I took it to the catalog for permanent residence!
Antonovka
Tumanchik,
So, sir, especially inhibited - who is the countess?
Ikra
Antonovka, I do not know either! Tumashechka otkhorovoditsya under the Christmas tree, will tell. And about not touching for 10 minutes - valuable! But I'm impatient, and I don't smoke already)))) ... But I will work on myself.
Antonovka
Ikra,
I can try today in the Multicusine (gyyyy, foreign young ladies are divorced here). Irin, which monk is better to rub and how much oil to pour?
Ikra
Antonovka, I grated on a simple old coarse grater. Pour oil ... Well, how can I tell you ... A potato is such a thing, how much you pour, it will absorb so much)))) If you pour a lot and heat it up well, it will fry faster, you will pour a little - you will, KK Tumanchik ordered, to stand for 10 minutes. Lei, how much is not a pity))))
If it's no joke, then I pour about 2-3 tablespoons in a frying pan 26 cm in diameter. What is your Kuzya, I don’t know, I haven’t even seen her alive at all)))
Antonovka
Ikra,
This is how she, Multicusina, is a very strange gravity, but cool. The diameter of the pan is 28 cm. I'll try to make it in the evening.

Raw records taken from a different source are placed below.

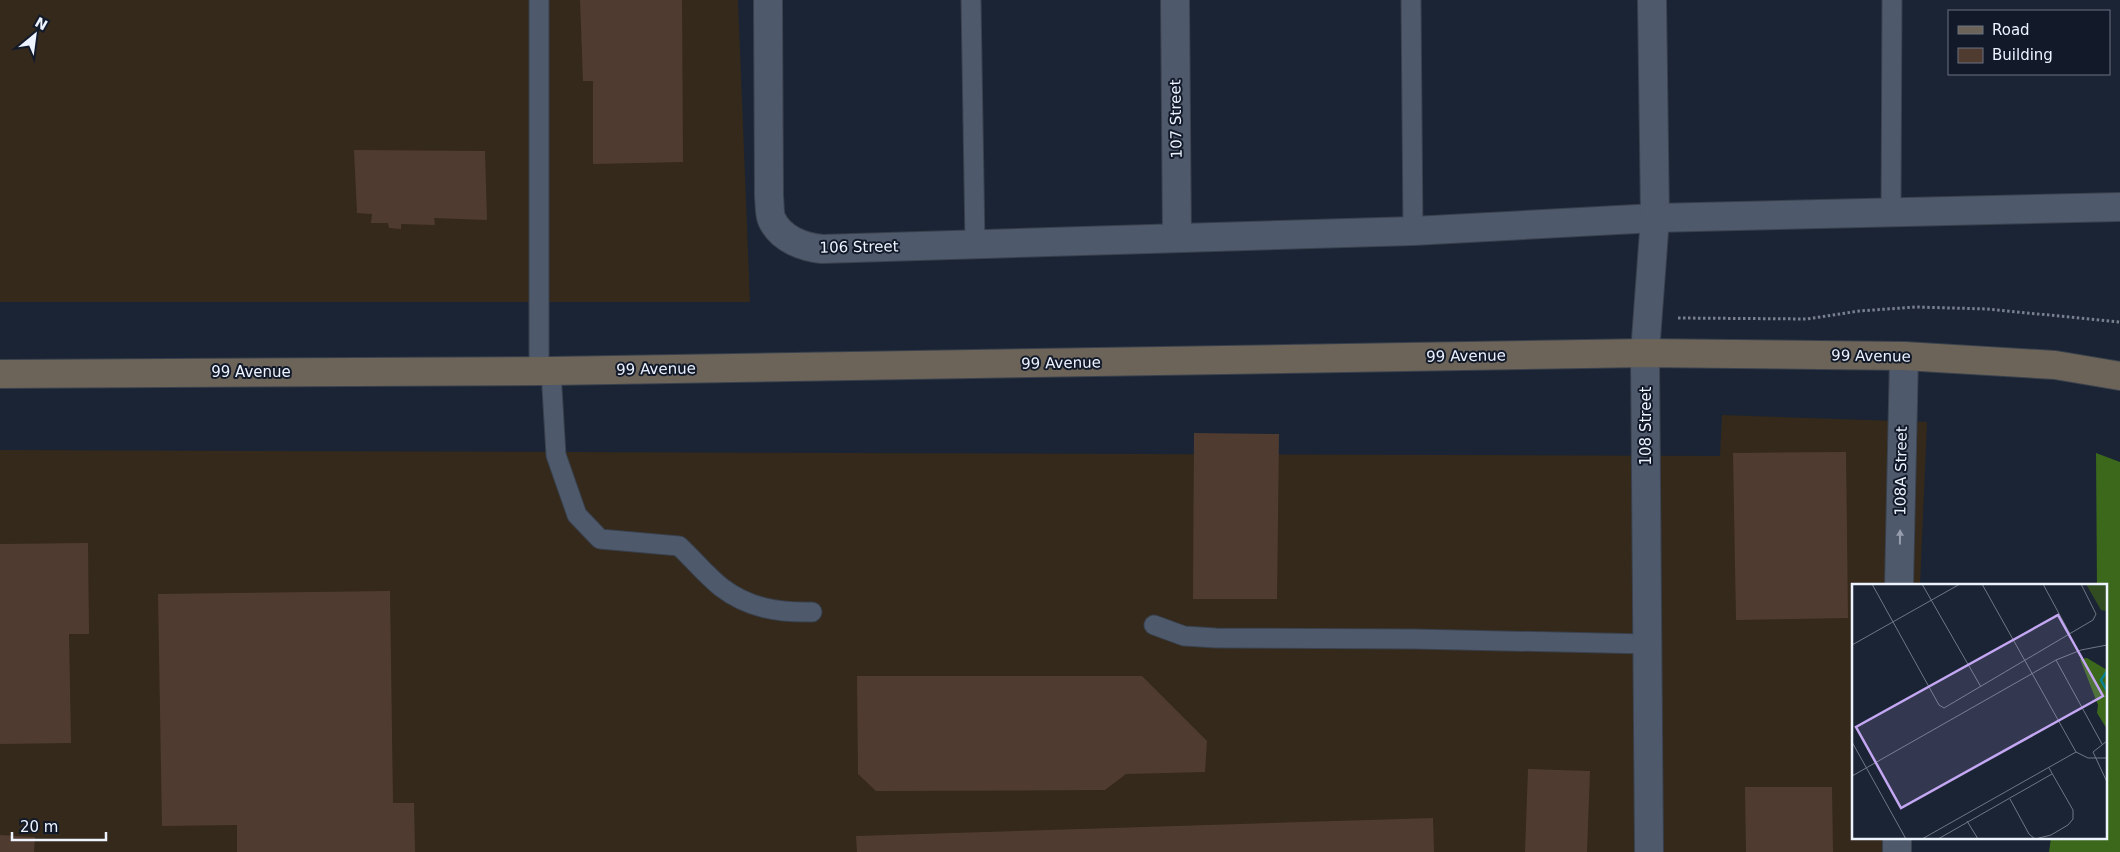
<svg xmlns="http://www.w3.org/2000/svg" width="2120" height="852" font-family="'DejaVu Sans',sans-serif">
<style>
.commercial{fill:#34291a}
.forest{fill:#3b681b}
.building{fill:#503b31}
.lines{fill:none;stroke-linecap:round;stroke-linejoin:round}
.lane-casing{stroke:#39404d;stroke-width:21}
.street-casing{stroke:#39404d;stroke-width:30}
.secondary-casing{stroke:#39404d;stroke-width:30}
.path{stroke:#787f8e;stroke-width:3;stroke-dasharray:2.5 2.5;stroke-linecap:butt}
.lane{stroke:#4e596b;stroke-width:19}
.street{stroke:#4e596b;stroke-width:28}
.secondary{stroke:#6c6458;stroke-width:28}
.oneway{fill:#969eae}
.labels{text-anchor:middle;stroke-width:4;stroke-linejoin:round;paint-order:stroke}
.street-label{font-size:15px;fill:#edf3ff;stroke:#121a2a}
.inset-river{fill:none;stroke:#088290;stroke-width:2.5}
.inset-road{fill:none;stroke:#6f7785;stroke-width:1}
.view{fill:#c3a7f2;fill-opacity:0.15;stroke:#c3a7f2;stroke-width:2.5}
.inset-edge{fill:none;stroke:#edf3ff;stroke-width:2.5}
</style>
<rect width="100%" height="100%" fill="#1b2434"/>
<g class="commercial">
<polygon points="0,0 738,0 750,302 0,302"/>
<polygon points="1722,415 1927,422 1920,586 1854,586 1854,838 1910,838 1909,852 0,852 0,450 1720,456"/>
</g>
<polygon class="forest" points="2096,453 2120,462 2120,852 2049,852 2051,838 2106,838 2106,586 2097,586"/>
<g class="building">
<polygon points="580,0 682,0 683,162 593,164 593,81 583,81"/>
<polygon points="354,150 485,151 487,220 434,218 435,225 401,224 401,229 389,228 388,223 371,223 372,214 357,213"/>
<polygon points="1194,433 1279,434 1277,599 1193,599"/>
<polygon points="1846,452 1848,618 1736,620 1733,453"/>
<polygon points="88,543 89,634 69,634 71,743 0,744 0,544"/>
<polygon points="390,591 393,803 414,803 415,852 237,852 237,825 162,826 158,594"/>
<polygon points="857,676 1142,676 1207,741 1205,772 1126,774 1105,790 876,791 858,774"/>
<polygon points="1528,769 1590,771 1587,852 1525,852"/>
<polygon points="1745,787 1832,787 1833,852 1746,852"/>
<polygon points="1433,818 1434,852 857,852 856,836"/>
<polygon points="0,835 35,837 34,852 0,852"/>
</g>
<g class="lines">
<g class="lane-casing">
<g id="lane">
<polyline points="539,0 539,371"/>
<polyline points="971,0 975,244"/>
<polyline points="1411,0 1413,231"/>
<polyline points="1891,213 1892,0"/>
<path d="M551 371 556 455 577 515 600 539 679 546C693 559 706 575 721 587 748 608 779 613 812 612"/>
<polyline points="1154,625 1184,636 1216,638 1414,639 1648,644"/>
</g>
</g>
<g class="street-casing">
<g id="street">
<path d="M768 0 769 197C770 204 769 214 772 220 781 239 803 247 822 249L1413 231 1655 218 2120 207"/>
<polyline points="1175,0 1177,238"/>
<polyline points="1899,586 1904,356"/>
<polyline points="1897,838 1897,852"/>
<polyline points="1649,852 1645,353 1655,218 1652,0"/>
</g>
</g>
<g class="secondary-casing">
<polyline id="secondary" points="0,374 551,371 1645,353 1904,356 2055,365 2120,376"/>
</g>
<polyline class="path" points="1678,318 1807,319 1859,311 1916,307 1987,309 2120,322"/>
<use href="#lane" class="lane"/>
<use href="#street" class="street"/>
<use href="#secondary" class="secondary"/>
</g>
<defs><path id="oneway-solid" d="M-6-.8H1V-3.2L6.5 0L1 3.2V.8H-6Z" transform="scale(1.25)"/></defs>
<use class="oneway" href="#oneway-solid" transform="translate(1900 537) rotate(-89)"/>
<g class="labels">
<g class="street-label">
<text transform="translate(1176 119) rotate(-91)" y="5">107 Street</text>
<text transform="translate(859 247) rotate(-1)" y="5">106 Street</text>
<text transform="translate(1466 356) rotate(-1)" y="5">99 Avenue</text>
<text transform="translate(1871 356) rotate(1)" y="5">99 Avenue</text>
<text transform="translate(1061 363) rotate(-1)" y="5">99 Avenue</text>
<text transform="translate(656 369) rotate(-1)" y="5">99 Avenue</text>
<text x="251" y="377">99 Avenue</text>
<text transform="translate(1646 426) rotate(-90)" y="5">108 Street</text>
<text transform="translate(1901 471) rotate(-89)" y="5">108A Street</text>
</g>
</g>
<g transform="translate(1852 584)">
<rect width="255" height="255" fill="#1b2434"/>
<path d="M234 0H255V27L249 26Z" fill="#324c22"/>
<path d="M235 74 255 86V145L245 129 246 121 228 75Z" fill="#3b681b"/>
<path class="inset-river" d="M255 87 249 96 255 107"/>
<path class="inset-road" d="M20 0 87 121 92 124 241 36 244 30 229 0M70 0 129 103M130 0 224 168 236 174H255M191 0 218 50M0 61 108 0M204 76 250 160M255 157 241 168 255 198M0 158 54 255M0 192 204 76 229 66 255 61M158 215 177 250 183 255 199 251 216 241 221 235V226L197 184M115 237 126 255M70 255 224 168M86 255 200 190"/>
<path class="view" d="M206 31 251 112 49 224 4 143Z"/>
<rect width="255" height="255" class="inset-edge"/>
</g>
<rect x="1948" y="10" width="162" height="65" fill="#121a2a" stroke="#6a717f"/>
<rect x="1958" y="26" width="25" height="8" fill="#6c6458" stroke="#6a717f"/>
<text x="1992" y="35" font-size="15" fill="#edf3ff">Road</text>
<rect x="1958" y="48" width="25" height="15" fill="#503b31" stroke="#6a717f"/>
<text x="1992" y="60" font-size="15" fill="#edf3ff">Building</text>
<g transform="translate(35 35) rotate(29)" stroke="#121a2a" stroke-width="4" paint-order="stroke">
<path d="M0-4L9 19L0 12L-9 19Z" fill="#edf3ff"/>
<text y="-8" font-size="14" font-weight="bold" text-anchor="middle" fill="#edf3ff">N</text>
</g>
<path d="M12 832v8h94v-8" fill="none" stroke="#edf3ff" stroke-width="2.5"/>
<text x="20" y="832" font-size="15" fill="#edf3ff" stroke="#121a2a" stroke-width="4" paint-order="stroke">20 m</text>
</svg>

https://Mcooker-enn.tomathouse.com/in...on=com_smf&topic=407879.0
Lisichkalal
Irishkina, sorry, I just saw the message
I'm rather rare here now, somehow a lot of things have piled on ...
So! Fried with the lid closed! Grated potatoes on a birch loin, 1 spray of oil into the warmed-up princesses, potatoes there in almost 1 layer, slightly salt, closed the lid and smoke))) fries for a long time, 10-15 minutes.
Then, as I grabbed and fried, turn over and smoke again
It turns out a little, but very tasty. Children trudge)
Another thanks to the author of the recipe)
Tumanchik
Girls can not throw a link to Temko. something like Pritseski, but with a timer and temperature controller. there she is

Rösti thin

Taia
Thanks for the recipe! I cooked today at the Princess, I really liked it.
Antonovka
Tumanchik,
I see, Irish)) A beautiful thing))

Ikra,
Irin, I made the rösti, or rather, I tried to cook them. But came out pancakes - probably too thick layer turned out)) Now I know that I can easily cook pancakes, it remains to learn how to cook rösti))))))))))))))
Ikra
Taia, I'm glad! Right now I'm starting to think about your Princess ... Everything turns out in her!

Antonovka, and that's all - resti))) Only different degrees of roasting. Yeah, for crunch it is better to make a thinner layer. See what lace the girls have in the photo?
Antonovka
Quote: Ikra
but there should not be holes in it either
No, well, you said no holes means no holes So I tried
Ikra
Antonovka, and measured the layer height in mm?
Taia
Lenaas if she was trying to bake a lot of potatoes at once.
I only popped 2 large potatoes and realized that there are many. I baked in 2 visits. And I inserted a wooden skewer between the two parts of the Princesses for steam, so that the potatoes were fried, not steamed.